Nickel-containing catalyst composition having enhanced acidity for autothermal reforming processes

Abstract

Modified red mud catalyst compositions, methods for production, and methods of use in autothermal reforming, the composition comprising: red mud material produced from an alumina extraction process from bauxite ore; and nickel oxide, the nickel oxide present at between about 5 wt. % to about 40 wt. % of the modified red mud catalyst composition.

Claims

1. A method for autothermal reforming over a modified red mud catalyst composition, the method comprising the steps of: providing a methane feed with oxygen and carbon dioxide to react in an autothermal reforming reaction over the modified red mud catalyst composition at a temperature between about 500° C. to about 1000° C. and a pressure between about 5 bar and about 20 bar to produce synthesis gas comprising H.sub.2 and CO, the modified red mud catalyst composition comprising: red mud material produced from an alumina extraction process from bauxite ore with a weight ratio of aluminum oxide to iron oxide of about 1:0.74 and a weight ratio of aluminum oxide to titanium oxide of about 1:0.27; and nickel oxide, the nickel oxide present at between about 5 wt. % to about 40 wt. % of the modified red mud catalyst composition.

2. The method according to claim 1, where the temperature is between about 600° C. to about 800° C.

3. The method according to claim 1, where the temperature is about 750° C.

4. The method according to claim 1, where the pressure is between about 10 bar and about 15 bar.

5. The method according to claim 1, where the pressure is about 14 bar.

6. The method according to claim 1, where gas hourly space velocity of the methane feed with oxygen and carbon dioxide is between about 1000 h.sup.−1 to 10000 h.sup.−1.

7. The method according to claim 1, where the composition includes at least one component selected from the group consisting of: Fe.sub.2O.sub.3, Al.sub.2O.sub.3, SiO.sub.2, Na.sub.2O, CaO, and TiO.sub.2.

8. The method according to claim 1, where the modified red mud catalyst composition comprises particles and where a majority of the particles of the modified red mud catalyst composition have a particle size of less than about 70 μm.

9. The method according to claim 1, where the nickel oxide is present at between about 10 wt. % to about 30 wt. % of the modified red mud catalyst composition.

10. The method according to claim 1, where the nickel oxide is present at between about 15 wt. % to about 25 wt. % of the modified red mud catalyst composition.

11. The method according to claim 1, where the nickel oxide is present at about 20 wt. % of the modified red mud catalyst composition.

**Data excerpt:**
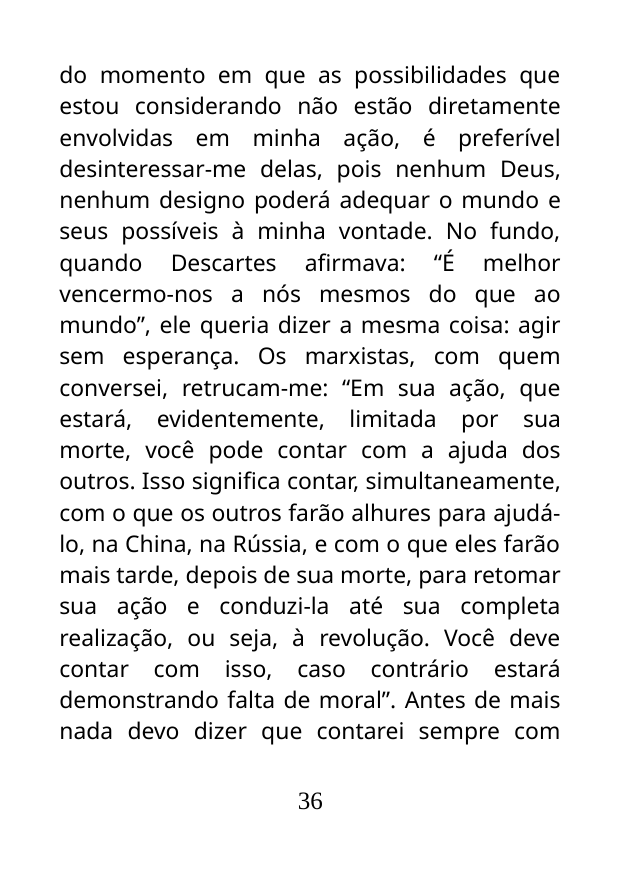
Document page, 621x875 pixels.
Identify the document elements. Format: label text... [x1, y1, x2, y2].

text do momento em que as possibilidades que estou considerando não estão diretamente envolvidas em minha ação, é preferível desinteressar-me delas, pois nenhum Deus, nenhum designo poderá adequar o mundo e seus possíveis à minha vontade. No fundo, quando Descartes afirmava: “É melhor vencermo-nos a nós mesmos do que ao mundo”, ele queria dizer a mesma coisa: agir sem esperança. Os marxistas, com quem conversei, retrucam-me: “Em sua ação, que estará, evidentemente, limitada por sua morte, você pode contar com a ajuda dos outros. Isso significa contar, simultaneamente, com o que os outros farão alhures para ajudá-lo, na China, na Rússia, e com o que eles farão mais tarde, depois de sua morte, para retomar sua ação e conduzi-la até sua completa realização, ou seja, à revolução. Você deve contar com isso, caso contrário estará demonstrando falta de moral”. Antes de mais nada devo dizer que contarei sempre com [59, 59, 561, 747]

**Challenge 1:**
In the patent text on the nickel-containing red mud catalyst, what operating pressure does claim 5 specify?
**Challenge 2:**
Go on with the patent text on the nickel-containing red mud catalyst, starting after claim 11.

**Task response 1:**
About 14 bar.

**Task response 2:**
12. The method according to claim 1, where methane conversion is greater than at least about 40% for at least about 6 hours.

13. The method according to claim 1, where a molar ratio is about 2:1:1 for CH.sub.4:CO.sub.2:O.sub.2.

14. The method according to claim 1, where produced H.sub.2 is at least about 25 mol. % of produced products from the reaction for at least about 5 hours.

15. The method according to claim 1, where the Brunauer-Emmett-Teller (BET) surface area of the modified red mud catalyst composition is between about 50 m.sup.2/g and about 90 m.sup.2/g.

16. The method according to claim 1, where the composition includes between about 2 wt. % and about 10 wt. % CaO, and between about 5 wt. % and about 20 wt. % SiO.sub.2.

Description

BRIEF DESCRIPTION OF THE DRAWINGS

(1) These and other features, aspects, and advantages of the present disclosure will become better understood with regard to the following descriptions, claims, and accompanying drawings. It is to be noted, however, that the drawings illustrate only several embodiments of the disclosure and are therefore not to be considered limiting of the disclosure's scope as it can admit to other equally effective embodiments.

(2) FIG. 1 is a graph showing conversion percentage for CH.sub.4 in an autothermal reforming process for unmodified red mud (RM) used as a catalyst and for acid nickel-modified red mud (ANMRM) used as a catalyst.

(3) FIG. 2 is a graph showing mol. % of H.sub.2 out of the total products produced from autothermal reforming of CH.sub.4 in an autothermal reforming process for unmodified red mud used as a catalyst and for ANMRM used as a catalyst.

DETAILED DESCRIPTION

(4) So that the manner in which the features and advantages of the embodiments of compositions of nickel-modified red mud along with systems and methods for autothermal reforming with such compositions and for producing such compositions, may be understood in more detail, a more particular description of the embodiments of the present disclosure briefly summarized previously may be had by reference to the embodiments thereof, which are illustrated in the appended drawings, which form a part of this specification. It is to be noted, however, that the drawings illustrate only various embodiments of the disclosure and are therefore not to be considered limiting of the present disclosure's scope, as it may include other effective embodiments as well.

(5) As noted, red mud is a caustic waste material generated during alumina extraction from bauxite ore. Red mud includes a mixture of transition metals, for example as listed in Table 1.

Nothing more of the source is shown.